The sky will open, cue choir of angels: "oh! wow! Matt was right! Not only will I grow out my bush, but I'm going to date straight, available men!"
i just noticed 4 flies in my red wine. i drank them.
There's nothing like puking in the airport on the way TO Vegas. Something tells me i pregamed a little too hard.
just had to explain to the health center why i wanted 50 condoms a month.
i'm taking a spore imprint of the mushroom we found growing in our bathroom and sending a picture to ryan. he will then be able to tell if it's trip-worthy
I just can't have sex with a guy who has nicer eyebrows than me
I'm driving up the street and can't tell if my ears are actually about to pop or not.
A solid 8.5 on the baked meter, I need to stop.
I've discovered that regular handcuff keys, sadly, do not work on real police handcuffs.
New carpet is nice.
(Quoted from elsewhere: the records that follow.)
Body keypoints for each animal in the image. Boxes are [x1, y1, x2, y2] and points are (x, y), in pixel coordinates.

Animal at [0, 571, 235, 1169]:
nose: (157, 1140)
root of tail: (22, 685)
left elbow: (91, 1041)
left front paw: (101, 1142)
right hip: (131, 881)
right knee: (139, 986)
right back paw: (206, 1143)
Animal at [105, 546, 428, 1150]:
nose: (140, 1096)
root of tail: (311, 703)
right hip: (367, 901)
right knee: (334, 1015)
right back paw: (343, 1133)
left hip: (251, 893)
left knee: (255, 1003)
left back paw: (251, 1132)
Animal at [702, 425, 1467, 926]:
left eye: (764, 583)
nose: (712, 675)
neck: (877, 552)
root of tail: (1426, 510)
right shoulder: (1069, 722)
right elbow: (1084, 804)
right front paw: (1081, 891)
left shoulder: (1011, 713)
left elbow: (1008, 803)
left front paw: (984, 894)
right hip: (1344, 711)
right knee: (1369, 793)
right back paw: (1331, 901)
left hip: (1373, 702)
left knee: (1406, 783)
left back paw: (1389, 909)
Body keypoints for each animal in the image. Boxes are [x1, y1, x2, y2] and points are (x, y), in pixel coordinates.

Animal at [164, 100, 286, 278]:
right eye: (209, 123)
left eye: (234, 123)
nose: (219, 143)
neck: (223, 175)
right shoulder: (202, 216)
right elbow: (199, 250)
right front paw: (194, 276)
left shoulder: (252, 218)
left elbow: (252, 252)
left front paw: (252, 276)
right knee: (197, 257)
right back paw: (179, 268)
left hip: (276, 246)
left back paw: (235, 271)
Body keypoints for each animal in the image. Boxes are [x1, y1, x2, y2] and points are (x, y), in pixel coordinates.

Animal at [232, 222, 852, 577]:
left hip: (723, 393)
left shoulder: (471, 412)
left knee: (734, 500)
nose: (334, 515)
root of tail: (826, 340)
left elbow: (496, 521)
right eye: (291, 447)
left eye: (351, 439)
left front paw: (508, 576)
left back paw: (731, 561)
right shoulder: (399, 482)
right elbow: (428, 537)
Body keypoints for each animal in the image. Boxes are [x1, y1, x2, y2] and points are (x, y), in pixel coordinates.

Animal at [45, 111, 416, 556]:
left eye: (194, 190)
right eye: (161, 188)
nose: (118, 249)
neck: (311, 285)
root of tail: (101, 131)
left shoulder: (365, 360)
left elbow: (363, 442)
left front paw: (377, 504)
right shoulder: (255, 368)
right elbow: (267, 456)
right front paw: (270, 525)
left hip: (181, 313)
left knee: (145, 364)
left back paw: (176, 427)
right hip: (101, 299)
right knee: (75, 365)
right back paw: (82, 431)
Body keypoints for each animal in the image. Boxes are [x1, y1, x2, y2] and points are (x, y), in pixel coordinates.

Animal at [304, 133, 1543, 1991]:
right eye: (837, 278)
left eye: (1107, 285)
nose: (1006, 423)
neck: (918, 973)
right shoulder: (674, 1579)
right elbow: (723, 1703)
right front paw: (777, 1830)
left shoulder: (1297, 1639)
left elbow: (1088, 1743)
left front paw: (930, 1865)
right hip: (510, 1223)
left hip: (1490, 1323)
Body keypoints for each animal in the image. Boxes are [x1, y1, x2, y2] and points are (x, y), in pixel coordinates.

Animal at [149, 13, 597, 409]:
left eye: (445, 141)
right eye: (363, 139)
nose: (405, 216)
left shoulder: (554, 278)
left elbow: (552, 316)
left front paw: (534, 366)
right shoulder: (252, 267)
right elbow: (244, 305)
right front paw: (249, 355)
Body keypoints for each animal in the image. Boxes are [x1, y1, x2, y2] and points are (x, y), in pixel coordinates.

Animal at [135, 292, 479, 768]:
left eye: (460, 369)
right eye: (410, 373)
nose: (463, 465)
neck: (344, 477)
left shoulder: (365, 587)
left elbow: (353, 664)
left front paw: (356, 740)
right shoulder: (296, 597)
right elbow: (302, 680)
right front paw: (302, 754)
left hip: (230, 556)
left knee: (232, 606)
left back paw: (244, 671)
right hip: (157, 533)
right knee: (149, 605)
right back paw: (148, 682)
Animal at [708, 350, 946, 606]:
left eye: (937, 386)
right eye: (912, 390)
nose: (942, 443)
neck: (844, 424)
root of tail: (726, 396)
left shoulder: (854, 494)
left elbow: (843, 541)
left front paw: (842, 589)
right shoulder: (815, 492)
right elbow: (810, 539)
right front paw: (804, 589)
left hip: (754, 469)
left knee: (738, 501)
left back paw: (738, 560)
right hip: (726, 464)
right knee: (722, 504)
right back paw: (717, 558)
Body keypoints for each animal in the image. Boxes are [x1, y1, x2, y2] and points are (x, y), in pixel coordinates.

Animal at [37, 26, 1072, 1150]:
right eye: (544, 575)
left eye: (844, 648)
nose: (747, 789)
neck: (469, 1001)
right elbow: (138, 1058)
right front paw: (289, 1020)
I'm making carpet angels. Like a fresh snowfall.
Whoever put salsa in the kiddie pool.....your an ass. Fuck you.
Netflix keeps asking me if I'm still watching just because I've been sitting here all afternoon...why do I feel like my tv is judging my life choices?
"I made out with someone too, but then he tried to fuck and I played dead"
It's hard not to feel like a terrible person with bruises on your tits.
I just made the most “single life” Amazon order ever: protein bars and condoms.